A–D, Cytokine correlations in loiasis patients. Freshly isolated PBMCs from 31 loiasis patients were cultured for 2 days at 37°C, 5% CO2 in the presence of filarial antigen. Supernatants were assessed by different Luminex panels. Spearman correlations were calculated for the different sets of cytokines. Abbreviations: IL, interleukin; PBMC, peripheral blood mononuclear cell.

Figure 5.

Frequencies of T cells producing IL-19 and IL-24 upon the addition of recombinant cytokine. PBMCs from loiasis patients were cultured in media alone or in the presence of 40 ng/mL of recombinant antigen (rIL-10, rIL-1β, or rIL-37) for 24 hours. The cells were then assessed by flow cytometry to determine the frequencies of (A) CD4+IL-19+ and CD8+IL-19+ (n = 8 for each subset), as well as (B) CD4+IL-24+ and CD8+IL-24+ (n = 13 for each). The samples were gated on singlet/lymphocytes/live/CD3+ cells. NS, P > .05. Abbreviations: IL, interleukin; NS, nonsignificant; PBMC, peripheral blood mononuclear cell.

Figure 6.

IL-24 production upon neutralization of certain cytokines. PBMCs from loiasis patients were cultured in the presence of isotype antibody or neutralizing antibody (anti-IL-10, anti-IL-1β, or anti-IL-37) for 15 hours.
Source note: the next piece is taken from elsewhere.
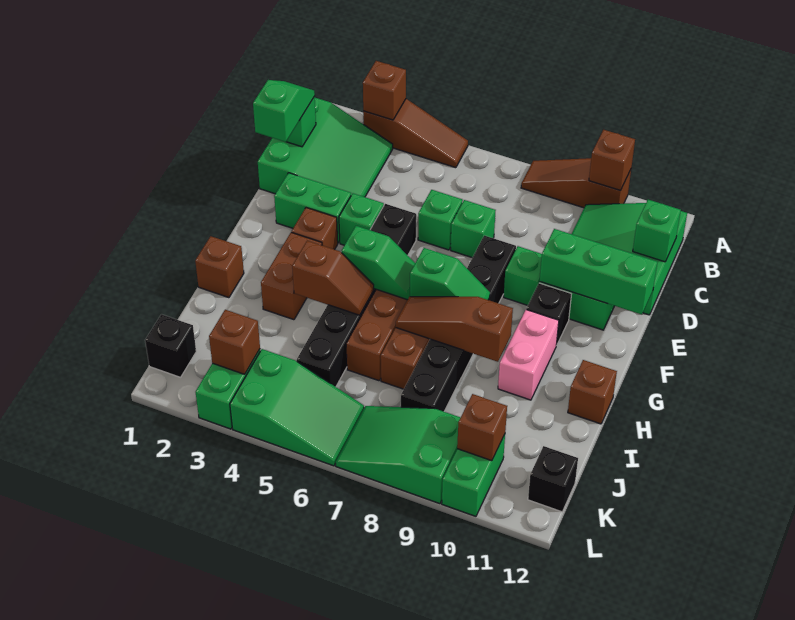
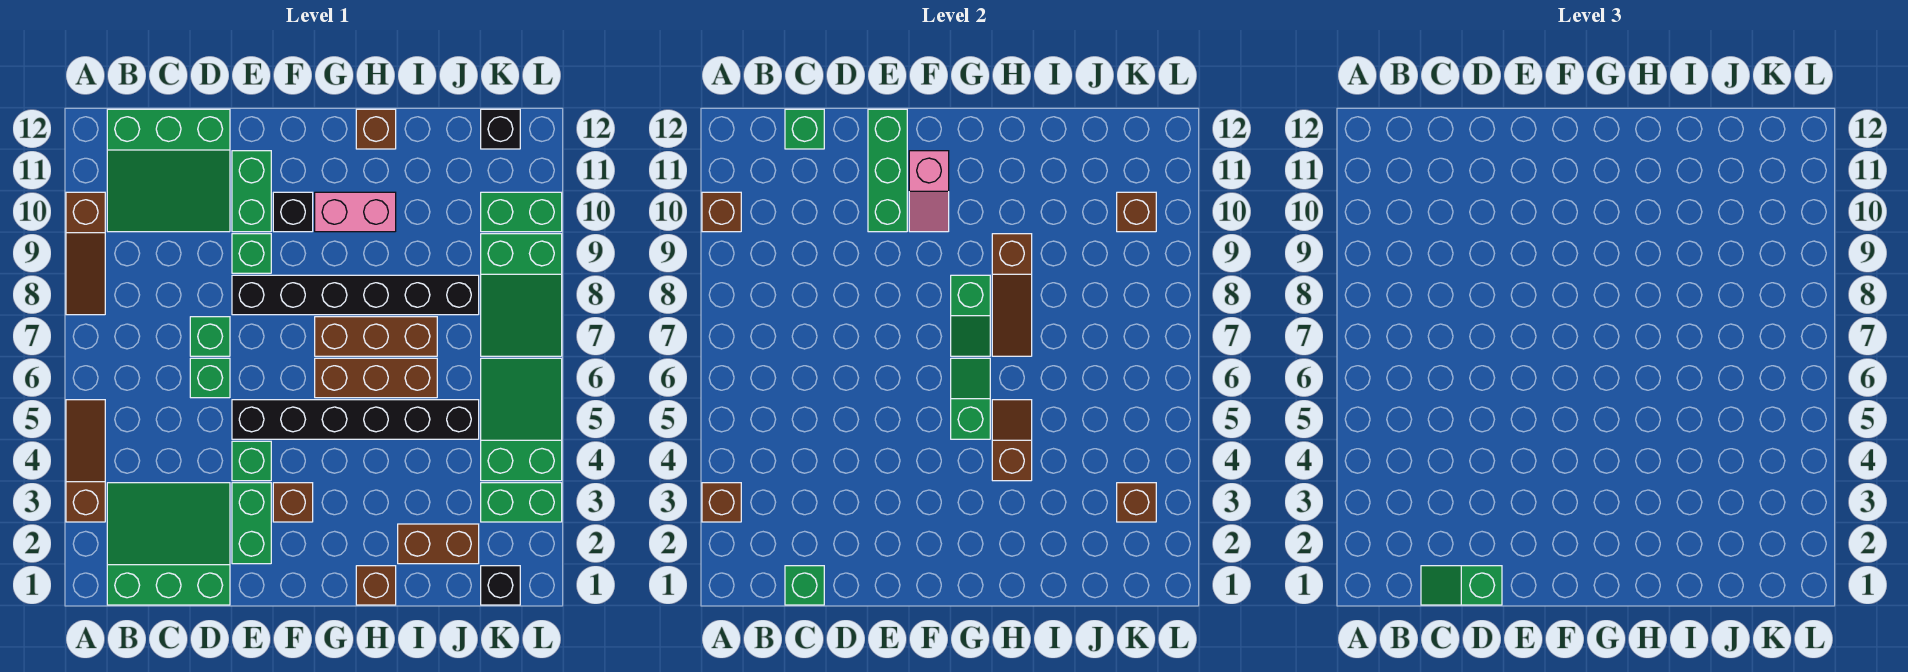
none -> pink 1x2 slope [909,151,949,232]
brown 1x2 brick [261,232,322,320] -> brown 1x2 brick moved to [398,524,479,564]
green 1x2 slope [410,248,490,300] -> green 1x2 slope turned to [951,275,990,356]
The cells were then stimulated with parasite antigen. The cells were assessed by flow cytometry to determine the frequencies of (A) CD4+IL-24+ (n = 10) and (B) CD8+IL-24+ (n = 10). The samples were gated on singlet/lymphocytes/live/CD3+ cells. NS, P > .05. C, Supernatants were collected from patient PBMC cultures and concentrations of IL-24 were assessed by ELISA (n = 7). Abbreviations: ELISA, enzyme-linked immunosorbent assay; IL, interleukin; NS, nonsignificant; PBMC, peripheral blood mononuclear cell.